Take sex. Among U.S. high school students surveyed in 2009, almost half reported that they had engaged in sexual intercourse at least once, and over 400,000 15- to 19-year-old girls gave birth. Of the 19 million new sexually transmitted diseases (STDs) recorded each year, nearly half are among young people who are 15 to 24 years old. This age group is also the fastest-growing group of people living with HIV in the U.S.

It’s important for parents to take the lead in talking about sex. “Sex is a normal part of life,” says Dr. Lynne Haverkos, an NIH pediatrician specializing in health risk behaviors, “but how do you prevent the STDs, pregnancy and negative emotional consequences that can happen in these relationships? Middle childhood is the time to start talking and listening…then, as they grow, adolescents can develop negotiation skills and learn how to recognize and handle risky situations involving sex. Start communicating early, keep going, don’t ever give up.”

“Communication is absolutely key,” agrees Dr. Bill G. Kapogiannis, an NIH infectious disease expert and scientific director of the Adolescent Trials Network for HIV/AIDS Interventions. The network conducts research and provides information on community-based services for HIV-positive youth. “The earlier you initiate discussion—including risk behavior, sex, mood disorders, drugs and academic performance—the better.”

Talking about sex may feel uncomfortable to some, but parents don’t have to go it alone. You can find helpful resources online and in community and school programs (See our links online). The most effective programs for HIV/STD prevention are taught by trained instructors, are age-appropriate, focus on skill-building and involve parents and health organizations.

You also need to talk to your teen about other behaviors such as drinking alcohol. Alcohol depresses cognitive control and increases the risk for substance abuse and sexual activity. Alcohol and drug use might also lead to situations where teens can be sexually abused.

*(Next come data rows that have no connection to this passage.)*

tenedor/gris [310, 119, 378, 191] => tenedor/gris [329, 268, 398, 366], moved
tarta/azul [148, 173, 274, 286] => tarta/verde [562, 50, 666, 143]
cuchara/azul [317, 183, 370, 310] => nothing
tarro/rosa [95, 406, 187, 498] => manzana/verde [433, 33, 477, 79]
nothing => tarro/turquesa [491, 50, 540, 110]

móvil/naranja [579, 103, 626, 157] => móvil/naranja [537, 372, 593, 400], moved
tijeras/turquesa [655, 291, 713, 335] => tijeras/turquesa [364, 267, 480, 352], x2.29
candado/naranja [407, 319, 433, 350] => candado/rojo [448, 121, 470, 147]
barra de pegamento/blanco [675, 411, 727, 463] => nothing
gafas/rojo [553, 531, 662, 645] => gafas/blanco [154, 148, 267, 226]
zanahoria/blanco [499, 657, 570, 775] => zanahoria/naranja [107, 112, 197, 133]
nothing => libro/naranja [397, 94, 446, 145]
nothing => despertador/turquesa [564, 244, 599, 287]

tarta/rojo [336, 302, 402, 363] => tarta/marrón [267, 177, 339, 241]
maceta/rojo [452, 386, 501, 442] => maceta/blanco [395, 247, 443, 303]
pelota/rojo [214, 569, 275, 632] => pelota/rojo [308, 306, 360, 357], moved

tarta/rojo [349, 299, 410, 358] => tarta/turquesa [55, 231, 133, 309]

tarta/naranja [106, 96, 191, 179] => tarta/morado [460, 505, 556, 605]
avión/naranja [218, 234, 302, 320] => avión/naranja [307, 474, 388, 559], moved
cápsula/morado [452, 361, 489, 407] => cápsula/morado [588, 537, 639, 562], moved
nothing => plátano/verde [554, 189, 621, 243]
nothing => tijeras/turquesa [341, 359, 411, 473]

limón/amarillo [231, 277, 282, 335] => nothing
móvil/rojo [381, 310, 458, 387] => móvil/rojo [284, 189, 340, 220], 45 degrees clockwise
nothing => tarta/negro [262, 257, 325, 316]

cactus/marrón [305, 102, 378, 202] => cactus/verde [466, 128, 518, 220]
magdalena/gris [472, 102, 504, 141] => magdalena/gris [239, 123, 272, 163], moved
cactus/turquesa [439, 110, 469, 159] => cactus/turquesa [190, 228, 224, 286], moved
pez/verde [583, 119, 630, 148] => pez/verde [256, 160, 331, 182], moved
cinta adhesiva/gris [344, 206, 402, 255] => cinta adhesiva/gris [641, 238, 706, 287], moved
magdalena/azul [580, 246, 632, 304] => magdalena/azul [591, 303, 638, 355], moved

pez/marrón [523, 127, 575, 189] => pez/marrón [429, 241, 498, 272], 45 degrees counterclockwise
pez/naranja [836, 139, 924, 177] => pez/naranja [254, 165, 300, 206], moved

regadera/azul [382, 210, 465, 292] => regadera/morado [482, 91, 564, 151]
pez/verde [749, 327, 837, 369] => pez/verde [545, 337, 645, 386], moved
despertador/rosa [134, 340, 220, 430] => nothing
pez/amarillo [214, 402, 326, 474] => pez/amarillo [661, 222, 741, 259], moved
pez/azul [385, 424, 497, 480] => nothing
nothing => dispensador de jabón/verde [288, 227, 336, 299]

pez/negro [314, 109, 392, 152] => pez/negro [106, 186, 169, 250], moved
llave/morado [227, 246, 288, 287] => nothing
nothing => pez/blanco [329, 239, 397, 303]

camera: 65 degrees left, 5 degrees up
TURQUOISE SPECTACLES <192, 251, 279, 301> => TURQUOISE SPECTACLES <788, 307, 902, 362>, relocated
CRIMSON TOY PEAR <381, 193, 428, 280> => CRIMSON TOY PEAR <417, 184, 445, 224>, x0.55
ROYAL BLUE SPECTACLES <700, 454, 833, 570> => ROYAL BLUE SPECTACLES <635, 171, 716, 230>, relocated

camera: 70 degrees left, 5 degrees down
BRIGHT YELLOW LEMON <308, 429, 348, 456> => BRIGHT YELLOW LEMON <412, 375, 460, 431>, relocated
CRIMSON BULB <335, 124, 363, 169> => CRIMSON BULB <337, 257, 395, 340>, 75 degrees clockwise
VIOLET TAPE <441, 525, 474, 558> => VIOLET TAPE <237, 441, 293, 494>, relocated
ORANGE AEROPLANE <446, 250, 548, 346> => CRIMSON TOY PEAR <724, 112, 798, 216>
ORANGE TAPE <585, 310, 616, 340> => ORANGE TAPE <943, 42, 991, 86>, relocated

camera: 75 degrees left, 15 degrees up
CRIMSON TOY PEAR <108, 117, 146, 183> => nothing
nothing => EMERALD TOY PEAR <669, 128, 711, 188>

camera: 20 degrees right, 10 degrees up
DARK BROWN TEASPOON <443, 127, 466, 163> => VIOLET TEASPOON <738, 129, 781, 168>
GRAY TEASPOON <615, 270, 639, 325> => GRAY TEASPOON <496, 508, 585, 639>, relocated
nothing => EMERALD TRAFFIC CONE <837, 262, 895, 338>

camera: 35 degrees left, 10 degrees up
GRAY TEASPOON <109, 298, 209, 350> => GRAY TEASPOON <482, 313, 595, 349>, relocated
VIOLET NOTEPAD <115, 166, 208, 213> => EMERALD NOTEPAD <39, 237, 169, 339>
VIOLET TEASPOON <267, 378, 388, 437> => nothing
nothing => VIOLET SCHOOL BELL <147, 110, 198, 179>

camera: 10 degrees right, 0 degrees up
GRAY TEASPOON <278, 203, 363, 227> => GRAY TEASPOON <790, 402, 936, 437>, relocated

Teens may not want limits, but they still need them. Throughout late adolescence and early adulthood, they still need guidance. Setting limits is important because it takes years for kids to master the art of making decisions. Adolescents are similar to preschoolers in that activation in various parts of the brain isn’t yet mature and interconnected. “This makes adolescents more emotionally reactive, especially around peers,” Freund says.

As the brain’s complex architecture develops, teens do begin to learn from experience and adjust their behavior accordingly. They gain the ability to grasp the wider world in more complex and nuanced ways. This helps them develop their sense of right and wrong, as well as objectivity, empathy and judgment. They may become more motivated by self-esteem and personal achievement.

Parents can help by encouraging their teen’s strengths. Talking, listening and channeling an adolescent’s ongoing interests can have a powerful positive effect.

When talking with adolescents, “the tone has to be nonjudgmental,” says Kapogiannis. “Talk it through, and reassure them that whatever happens, you still love them. As long as you have communication, you’re gonna get there.”

Freund suggests that parents use technologies—such as texting or mobile phone calls—to stay in contact with their teens. Even if you can’t be there physically, they should know that you’re available and that you care about them. “You’re not hovering, but they need to know you’re around,” Freund says.

If you have concerns about your teen, and he or she seems unwilling to talk about it, consider making a call to your child’s doctor—ideally, an adolescent medicine specialist. Make an appointment so your teen can talk privately with the care provider.

Adolescence is a stage that does have risks, and some kids may be more vulnerable than others. Yet there’s a lot that parents can do to keep their kids safe, make them feel loved, and help them move through the changes. Adolescence is not a disease, but a journey towards independence. It’s possible for both parents and their kids to enjoy this time—and even treasure it.